───── TASK INPUTS

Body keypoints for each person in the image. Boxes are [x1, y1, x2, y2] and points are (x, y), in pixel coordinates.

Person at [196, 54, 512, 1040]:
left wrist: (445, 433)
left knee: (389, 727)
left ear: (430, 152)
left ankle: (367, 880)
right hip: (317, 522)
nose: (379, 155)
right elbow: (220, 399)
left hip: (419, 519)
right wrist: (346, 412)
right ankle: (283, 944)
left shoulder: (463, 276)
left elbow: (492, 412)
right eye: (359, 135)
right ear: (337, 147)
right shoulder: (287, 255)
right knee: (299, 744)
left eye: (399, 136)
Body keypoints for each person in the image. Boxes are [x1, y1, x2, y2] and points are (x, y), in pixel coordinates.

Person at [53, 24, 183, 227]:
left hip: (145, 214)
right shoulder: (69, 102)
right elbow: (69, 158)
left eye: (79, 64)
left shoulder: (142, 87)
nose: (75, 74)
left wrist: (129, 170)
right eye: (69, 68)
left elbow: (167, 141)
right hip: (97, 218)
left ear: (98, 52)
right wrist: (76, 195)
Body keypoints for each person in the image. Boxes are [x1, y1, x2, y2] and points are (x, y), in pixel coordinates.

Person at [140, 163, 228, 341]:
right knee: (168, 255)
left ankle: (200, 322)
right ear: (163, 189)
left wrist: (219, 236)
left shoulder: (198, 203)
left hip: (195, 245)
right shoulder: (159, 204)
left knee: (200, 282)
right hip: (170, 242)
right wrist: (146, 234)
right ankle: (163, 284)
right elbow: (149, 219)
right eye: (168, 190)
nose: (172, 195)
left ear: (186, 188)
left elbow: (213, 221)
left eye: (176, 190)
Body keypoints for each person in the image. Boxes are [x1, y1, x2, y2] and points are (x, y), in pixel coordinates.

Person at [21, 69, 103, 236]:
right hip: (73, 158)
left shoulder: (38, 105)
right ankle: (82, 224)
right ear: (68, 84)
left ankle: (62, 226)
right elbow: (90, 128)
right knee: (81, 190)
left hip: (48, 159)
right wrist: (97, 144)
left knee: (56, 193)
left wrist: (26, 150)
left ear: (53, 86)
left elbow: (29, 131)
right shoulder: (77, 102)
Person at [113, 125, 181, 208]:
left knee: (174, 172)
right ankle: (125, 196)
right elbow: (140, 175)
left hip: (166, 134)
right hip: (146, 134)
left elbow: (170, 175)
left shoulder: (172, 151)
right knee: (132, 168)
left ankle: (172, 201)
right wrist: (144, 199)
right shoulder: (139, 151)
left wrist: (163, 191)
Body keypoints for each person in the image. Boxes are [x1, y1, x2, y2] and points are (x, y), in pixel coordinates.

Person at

──────────
───── TASK INPUTS

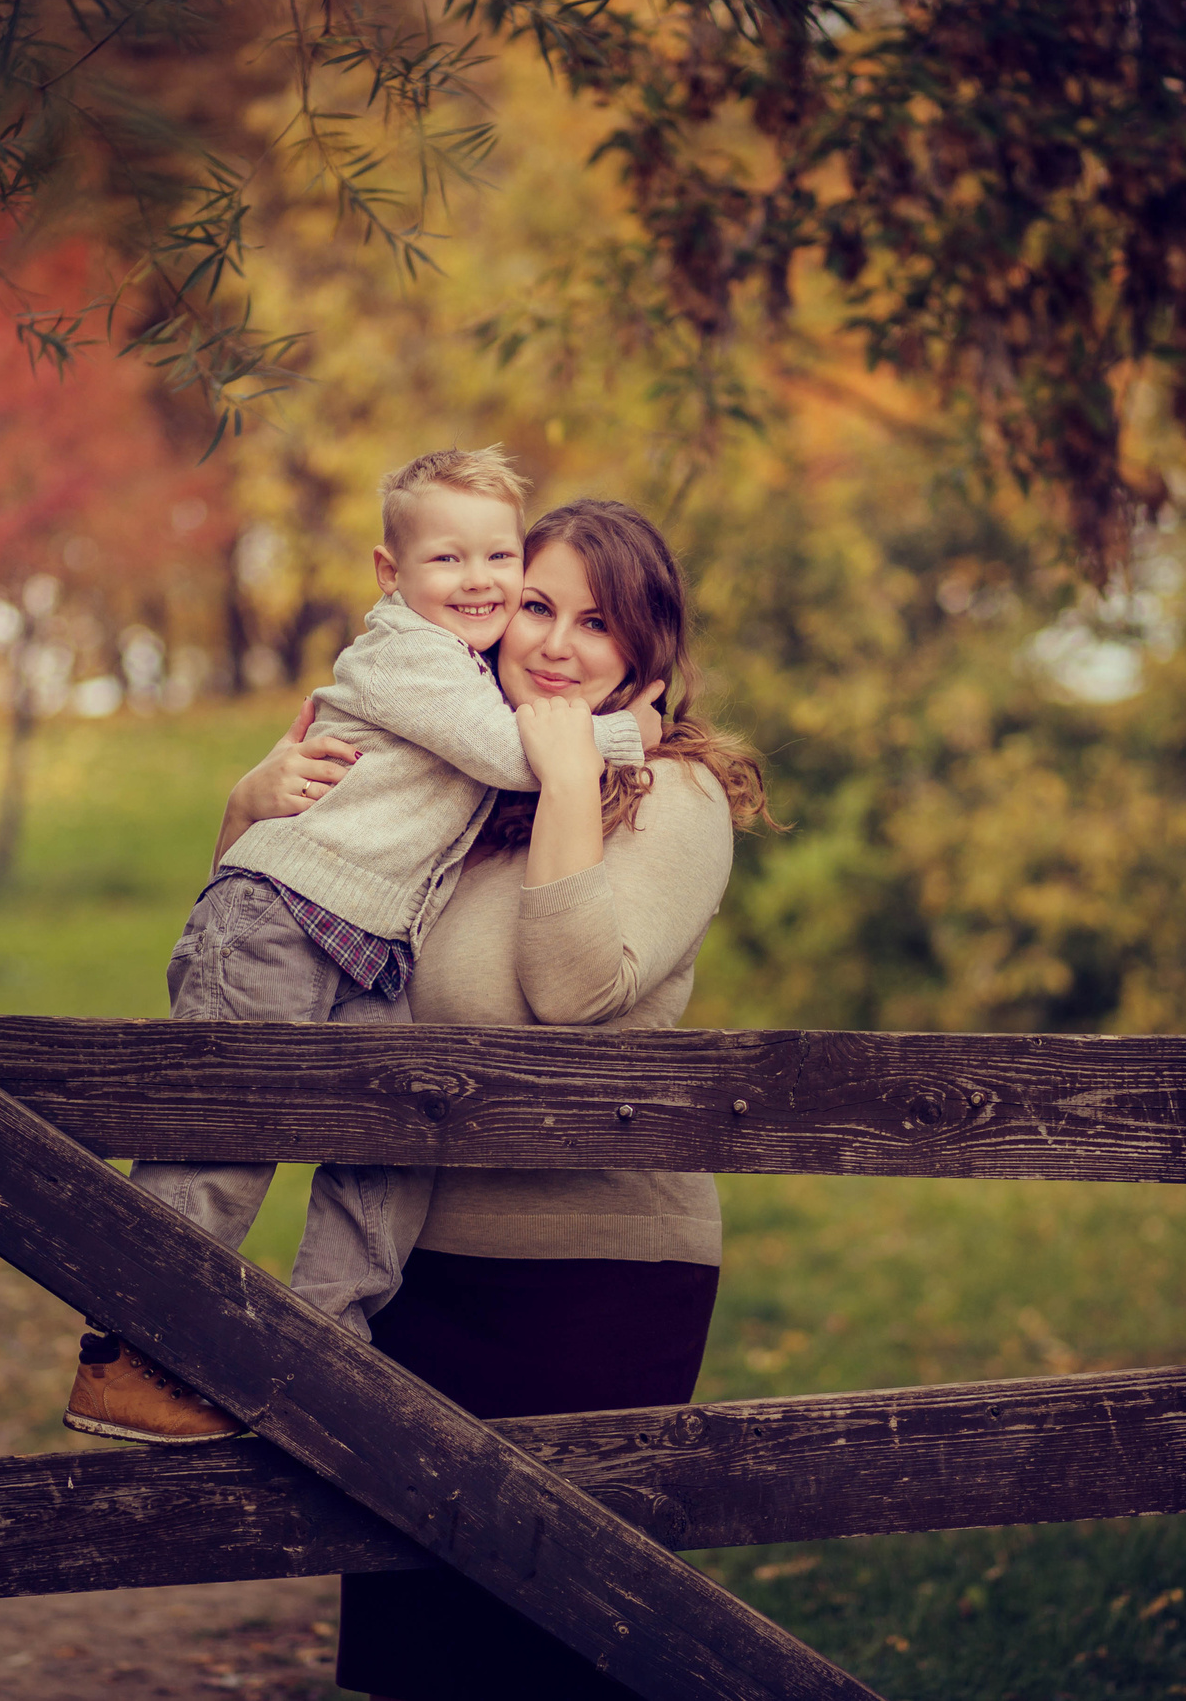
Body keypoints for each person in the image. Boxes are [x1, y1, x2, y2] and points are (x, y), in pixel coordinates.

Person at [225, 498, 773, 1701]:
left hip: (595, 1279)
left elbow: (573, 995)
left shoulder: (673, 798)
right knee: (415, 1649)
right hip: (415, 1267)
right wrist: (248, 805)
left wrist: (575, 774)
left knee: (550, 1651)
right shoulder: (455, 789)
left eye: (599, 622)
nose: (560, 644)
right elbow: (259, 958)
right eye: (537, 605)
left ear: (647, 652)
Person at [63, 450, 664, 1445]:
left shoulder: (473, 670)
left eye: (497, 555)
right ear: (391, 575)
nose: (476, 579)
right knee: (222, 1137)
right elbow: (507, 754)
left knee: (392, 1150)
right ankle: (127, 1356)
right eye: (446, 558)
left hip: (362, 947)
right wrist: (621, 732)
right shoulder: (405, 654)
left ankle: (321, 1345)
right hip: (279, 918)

──────────

§ EXERCISE
Begin at the line that has "left hip: (595, 1279)" in the entries above; stop after the line that has "right hip: (279, 918)". Transcribe exactly those lines and no others.

§ RESULT OF THIS EXERCISE
left hip: (595, 1279)
left elbow: (573, 995)
left shoulder: (673, 798)
right knee: (415, 1649)
right hip: (415, 1267)
right wrist: (248, 805)
left wrist: (575, 774)
left knee: (550, 1651)
right shoulder: (455, 789)
left eye: (599, 622)
nose: (560, 644)
right elbow: (259, 958)
right eye: (537, 605)
left ear: (647, 652)
Person at [63, 450, 664, 1445]:
left shoulder: (473, 670)
left eye: (497, 555)
right ear: (391, 575)
nose: (476, 579)
right knee: (222, 1137)
right elbow: (507, 754)
left knee: (392, 1150)
right ankle: (127, 1356)
right eye: (446, 558)
left hip: (362, 947)
right wrist: (621, 732)
right shoulder: (405, 654)
left ankle: (321, 1345)
right hip: (279, 918)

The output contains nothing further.